If you suffer from normal or chronic fatigue and relaxation seems out of reach, you’ve come to the right place. First of all, we need to discuss normal fatigue as opposed to chronic fatigue syndrome.
While most people experience some level of tiredness at various points in their daily lives (after heavy meals or following a bad night’s sleep), some people spend months in a state of constant fatigue without an obvious reason behind it. It’s important to know which group you’re in… and you may need to consult a doctor if you’re part of the latter group.
It’s normal (albeit not very polite) to nod off during a boring meeting or while watching a dull movie, especially when you’ve been stressed out, had a bad night’s sleep, eaten unhealthy or large meals, or even because of certain prescription drug’s side effects.

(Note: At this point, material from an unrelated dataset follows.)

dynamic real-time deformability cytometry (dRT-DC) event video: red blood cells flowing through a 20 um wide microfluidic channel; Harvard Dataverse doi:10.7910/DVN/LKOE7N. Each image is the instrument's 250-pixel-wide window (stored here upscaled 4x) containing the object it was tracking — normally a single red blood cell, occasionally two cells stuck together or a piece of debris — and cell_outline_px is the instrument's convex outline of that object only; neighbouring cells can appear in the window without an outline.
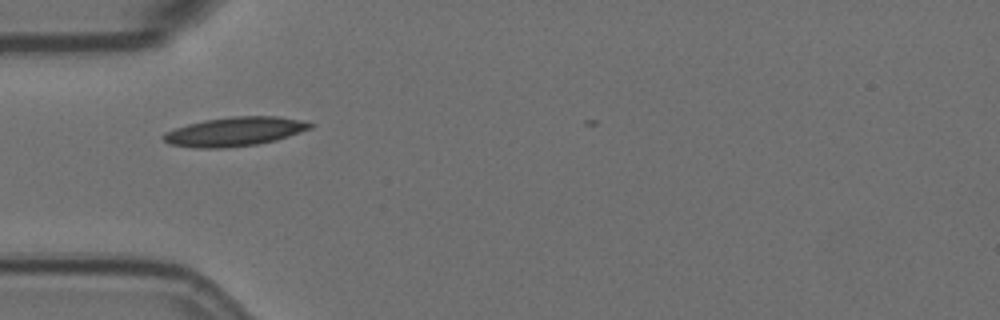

While I call this “typical fatigue”, this isn’t a medical term, just my own way of referring to it. In a nutshell, we’re talking about short-term fatigue, to which you can associate a cause.
For example, if you’ve been studying hard, eating poorly, and going to bed at weird hours for a full week, it’s normal to feel tired. Once your exam is over and you get back into your regular eating, sleeping, and activity pattern, this type of fatigue should go away on its own, or with the help of some relaxing activities like yoga, meditation, or even reading.
Similarly, if you suffer from a medical condition such as depression, MS, ulcers, diabetes, sleep apnea, etc., you will likely experience fatigue as a result of your condition or as a prescription drug side effect.
In some cases, a simple and easy-to-fix deficiency could be to blame. For example, an iron deficiency could make you feel exhausted and around 15% of North American women have iron deficiency anemia. A simple blood test should point out this deficiency and you should then increase your iron intake by changing your diet slightly (through adding red meat, spinach, tofu, pumpkin, beans, etc.)
If you suffer from fatigue fairly regularly, you may want to review your lifestyle habits and consider changing them. For example, you could do the following:
- Stop smoking
- Eat more fresh fruit and vegetables
- Eat less processed food, such as cakes, burgers, white bread,or anything with white flour
- Start an exercise program such as a daily walk
- Get 8 hours of sleep per night
Chronic Fatigue Syndrome
If you’ve been experiencing severe fatigue for more than six months as well as flu-like symptoms, you should talk to your doctor. You may suffer from Chronic Fatigue Syndrome. While there is no exact test to determine if you suffer from this condition, your doctor should be able to recognize it. For example, you should mention these symptoms to your doctor if you’ve been experiencing them:
- Sore throat, fever, and other flu-like symptoms
- Muscle pain without an apparent cause
- Joint pain without swelling or redness
- Painful headaches
- Severe fatigue that you can’t attribute to anything in particular (lifestyle or medically speaking)
- Loss of concentration or even memory lapse
- Tender lymph glands
- Poor quality of sleep (falling and remaining asleep)
While there isn’t a cure for Chronic Fatigue Syndrome, your doctor should be able to recommend ways to manage its symptoms and improve your quality of life as well as energy levels.